Sunday, October 28, 2007

Holloween Story: Hollow Government

Let me also wear
Such deliberate disguises
Rat’s coat, crowskin, crossed staves
In a field
Behaving as the wind behaves
No nearer—

The Hollow Military is not only a strategy, it is part of an ideology. Conservatives who want the smallest possible government are getting their wish with the Bushite government, but in a perverse way. The Bushites have shed actual government employees, either by underfunding government agencies and functions, or by replacing real managers, experts, technicians and career public servants with appointees hired for their political party activism and ideological fervor. But they have not cut government spending. In fact they've turned the Clinton surplus into a huge deficit, financed by a foreign power with a putatively Communist government: China.

Under Bush, the basic function of government has become to distribute taxpayer money to select corporations. As Naomi Klein points out, this is a process that G.W. Bush began as governor of Texas. Klein writes:"The future president's commitment to auctioning off the state, combined with Cheney's leadership in outsourcing the military and Rumsfeld's patenting of drugs that might prevent epidemics, provided a preview of the kind of state the three men would construct together---it was a vision of a perfectly hollow government." [294]

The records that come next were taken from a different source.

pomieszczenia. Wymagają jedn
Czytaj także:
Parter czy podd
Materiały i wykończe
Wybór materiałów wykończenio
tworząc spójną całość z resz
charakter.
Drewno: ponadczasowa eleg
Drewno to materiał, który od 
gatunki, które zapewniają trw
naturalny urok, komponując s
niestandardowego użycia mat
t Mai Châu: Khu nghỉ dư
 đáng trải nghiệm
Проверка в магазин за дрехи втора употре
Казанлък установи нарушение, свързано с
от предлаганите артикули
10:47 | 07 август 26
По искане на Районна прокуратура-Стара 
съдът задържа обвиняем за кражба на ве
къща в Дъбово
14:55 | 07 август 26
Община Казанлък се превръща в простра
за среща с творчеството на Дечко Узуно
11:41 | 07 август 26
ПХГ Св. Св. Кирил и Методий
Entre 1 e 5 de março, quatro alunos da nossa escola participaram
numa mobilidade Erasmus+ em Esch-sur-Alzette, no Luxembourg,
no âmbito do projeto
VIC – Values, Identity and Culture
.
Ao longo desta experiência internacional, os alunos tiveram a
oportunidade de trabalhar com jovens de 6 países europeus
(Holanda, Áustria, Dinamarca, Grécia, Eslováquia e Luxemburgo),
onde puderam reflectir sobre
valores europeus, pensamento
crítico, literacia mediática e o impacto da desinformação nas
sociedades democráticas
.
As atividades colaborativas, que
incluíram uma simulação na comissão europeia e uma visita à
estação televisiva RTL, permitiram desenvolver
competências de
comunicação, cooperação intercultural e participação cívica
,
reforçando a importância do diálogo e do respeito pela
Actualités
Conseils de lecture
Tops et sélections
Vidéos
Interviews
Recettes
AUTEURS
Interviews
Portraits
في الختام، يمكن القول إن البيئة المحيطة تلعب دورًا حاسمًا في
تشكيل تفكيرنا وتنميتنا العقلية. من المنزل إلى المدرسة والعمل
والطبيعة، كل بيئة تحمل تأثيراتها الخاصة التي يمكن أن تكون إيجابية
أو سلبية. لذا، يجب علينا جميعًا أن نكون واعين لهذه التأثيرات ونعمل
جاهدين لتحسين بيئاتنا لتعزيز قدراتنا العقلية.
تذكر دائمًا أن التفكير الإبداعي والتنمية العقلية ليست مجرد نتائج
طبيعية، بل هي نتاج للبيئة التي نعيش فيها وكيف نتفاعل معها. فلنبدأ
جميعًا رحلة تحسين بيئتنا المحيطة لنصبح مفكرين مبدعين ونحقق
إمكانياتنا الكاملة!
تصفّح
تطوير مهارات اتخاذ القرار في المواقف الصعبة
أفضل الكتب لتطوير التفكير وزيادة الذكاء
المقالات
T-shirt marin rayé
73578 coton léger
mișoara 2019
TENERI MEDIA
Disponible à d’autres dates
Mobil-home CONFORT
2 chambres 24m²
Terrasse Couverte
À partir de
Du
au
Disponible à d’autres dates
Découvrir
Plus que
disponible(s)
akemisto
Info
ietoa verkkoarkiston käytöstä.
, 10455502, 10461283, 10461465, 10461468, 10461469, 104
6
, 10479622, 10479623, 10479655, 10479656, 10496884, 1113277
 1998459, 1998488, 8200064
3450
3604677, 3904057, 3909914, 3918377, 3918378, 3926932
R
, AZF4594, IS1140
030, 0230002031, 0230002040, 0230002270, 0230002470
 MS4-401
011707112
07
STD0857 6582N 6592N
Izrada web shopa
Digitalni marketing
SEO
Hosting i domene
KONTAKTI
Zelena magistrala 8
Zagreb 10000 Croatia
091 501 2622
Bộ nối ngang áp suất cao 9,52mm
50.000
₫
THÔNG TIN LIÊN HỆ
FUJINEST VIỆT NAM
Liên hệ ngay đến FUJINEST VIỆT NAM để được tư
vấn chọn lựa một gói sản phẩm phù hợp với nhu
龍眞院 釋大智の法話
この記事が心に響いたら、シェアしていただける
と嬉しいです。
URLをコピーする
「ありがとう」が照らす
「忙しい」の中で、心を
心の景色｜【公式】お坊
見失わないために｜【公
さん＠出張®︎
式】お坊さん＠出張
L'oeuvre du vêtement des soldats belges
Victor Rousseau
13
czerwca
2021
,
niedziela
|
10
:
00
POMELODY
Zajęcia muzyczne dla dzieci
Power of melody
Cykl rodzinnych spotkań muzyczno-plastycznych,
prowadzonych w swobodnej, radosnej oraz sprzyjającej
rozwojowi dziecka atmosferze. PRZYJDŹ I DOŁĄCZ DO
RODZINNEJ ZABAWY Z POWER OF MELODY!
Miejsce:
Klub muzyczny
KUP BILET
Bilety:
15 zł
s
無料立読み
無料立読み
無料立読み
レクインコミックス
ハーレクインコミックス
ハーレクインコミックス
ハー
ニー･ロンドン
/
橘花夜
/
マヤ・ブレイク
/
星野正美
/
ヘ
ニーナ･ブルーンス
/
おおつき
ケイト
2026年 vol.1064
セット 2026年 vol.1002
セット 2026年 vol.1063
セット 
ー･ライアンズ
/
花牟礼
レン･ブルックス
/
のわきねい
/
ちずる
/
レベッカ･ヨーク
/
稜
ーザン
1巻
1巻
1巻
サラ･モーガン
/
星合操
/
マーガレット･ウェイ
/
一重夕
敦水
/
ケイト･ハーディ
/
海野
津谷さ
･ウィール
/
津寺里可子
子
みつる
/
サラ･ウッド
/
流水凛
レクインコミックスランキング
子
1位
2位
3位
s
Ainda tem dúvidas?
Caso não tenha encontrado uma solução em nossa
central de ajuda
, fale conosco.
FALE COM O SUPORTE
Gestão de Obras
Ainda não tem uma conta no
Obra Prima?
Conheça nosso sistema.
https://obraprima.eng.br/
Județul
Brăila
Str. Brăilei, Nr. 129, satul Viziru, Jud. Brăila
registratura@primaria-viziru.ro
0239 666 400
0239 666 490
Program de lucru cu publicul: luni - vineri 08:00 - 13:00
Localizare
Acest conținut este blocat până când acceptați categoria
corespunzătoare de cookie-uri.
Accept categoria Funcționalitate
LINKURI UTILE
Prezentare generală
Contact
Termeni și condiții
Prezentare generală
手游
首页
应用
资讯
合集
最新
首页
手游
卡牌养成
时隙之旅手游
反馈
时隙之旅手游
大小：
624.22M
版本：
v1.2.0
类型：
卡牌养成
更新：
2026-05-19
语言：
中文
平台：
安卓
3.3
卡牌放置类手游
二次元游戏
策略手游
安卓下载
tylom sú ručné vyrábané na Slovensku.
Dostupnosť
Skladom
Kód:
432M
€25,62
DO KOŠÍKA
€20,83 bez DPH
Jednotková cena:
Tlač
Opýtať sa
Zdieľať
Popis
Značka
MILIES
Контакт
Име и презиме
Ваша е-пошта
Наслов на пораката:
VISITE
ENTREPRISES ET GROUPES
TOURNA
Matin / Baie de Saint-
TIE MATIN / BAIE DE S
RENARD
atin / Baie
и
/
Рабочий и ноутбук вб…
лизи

9/11 provided them their major opportunity, so untold billions went through the hollow Homeland Security department to favored corporations, and billions more to Iraq. This was part of "a straight-up transfer of hundreds of billions of public dollars a year into private hands. It would take the form of contracts, many offered secretively, with no competition and scarcely any oversight, to a sprawling network of industries: technology, media, communications, incarceration, engineering, education, health care."

It is the realization of a "radical vision of a hollow government in which everything from war fighting to disaster response was a for-profit venture." [298]Conservatives laud privatization for the efficiency supposedly inherent in for-profit ventures. But it hasn't worked out that way, partly because of the dynamics of monopoly capitalism, and partly because the Hollow Military and the Hollow Government depends on the Hollow Corporation.